Results and Analysis

The multi-layer system reveals important dynamics that a pure Elo system would miss. Consider the Makhachev versus Gaethje matchup. Makhachev's Elo advantage (1780 vs 1650) gives him a strong baseline probability. The style matchup layer further favors Makhachev: as a wrestler facing a pressure_fighter, the matchup matrix adds a positive adjustment. The physical attribute layer compounds this: Gaethje at 35.5 with four KO/TKO losses and 780 significant strikes absorbed has an elevated knockout vulnerability index, while Makhachev at 32.5 with zero KO losses is still near peak. The total adjustment from Elo-only to the full model adds approximately 4-7 percentage points to Makhachev's probability.

In contrast, the Makhachev versus Tsarukyan matchup shows how physical attributes can narrow a gap. Tsarukyan is younger (27.5 versus 32.5), with zero KO losses and fewer absorbed strikes. The age and durability advantages partially offset Makhachev's Elo edge, making the full model closer than the pure rating difference suggests.

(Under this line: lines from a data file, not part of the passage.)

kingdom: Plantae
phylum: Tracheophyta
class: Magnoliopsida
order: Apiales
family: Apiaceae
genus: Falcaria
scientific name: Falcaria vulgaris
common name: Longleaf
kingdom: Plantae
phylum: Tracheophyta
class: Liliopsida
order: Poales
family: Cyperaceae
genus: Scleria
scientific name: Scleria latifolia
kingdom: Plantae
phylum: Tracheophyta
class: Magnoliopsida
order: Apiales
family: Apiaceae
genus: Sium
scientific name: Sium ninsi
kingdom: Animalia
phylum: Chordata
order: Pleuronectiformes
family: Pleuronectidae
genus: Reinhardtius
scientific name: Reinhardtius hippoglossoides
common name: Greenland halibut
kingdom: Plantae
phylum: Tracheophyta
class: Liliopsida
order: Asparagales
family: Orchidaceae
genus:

Practical Betting Application

The component contribution analysis is directly useful for betting. When the market price aligns with the Elo-only prediction, but the full model differs significantly, the style and physical adjustments represent exploitable information. The most common pattern is that aging former champions retain market respect beyond what their current physical condition warrants. A fighter with three recent KO losses trading at implied probabilities that reflect their peak-era Elo is a systematic value opportunity that this framework identifies.

Limitations

The matchup matrix values in this case study are illustrative. In production, they should be estimated from a large database of classified fights (ideally 50+ per style pairing). The physical attribute coefficients are drawn from published research estimates but should be calibrated against a specific dataset. The style classification is heuristic and would benefit from clustering algorithms applied to high-dimensional fight statistics. Despite these limitations, the multi-layer architecture provides a rigorous framework for combining fundamentally different types of information into a single prediction.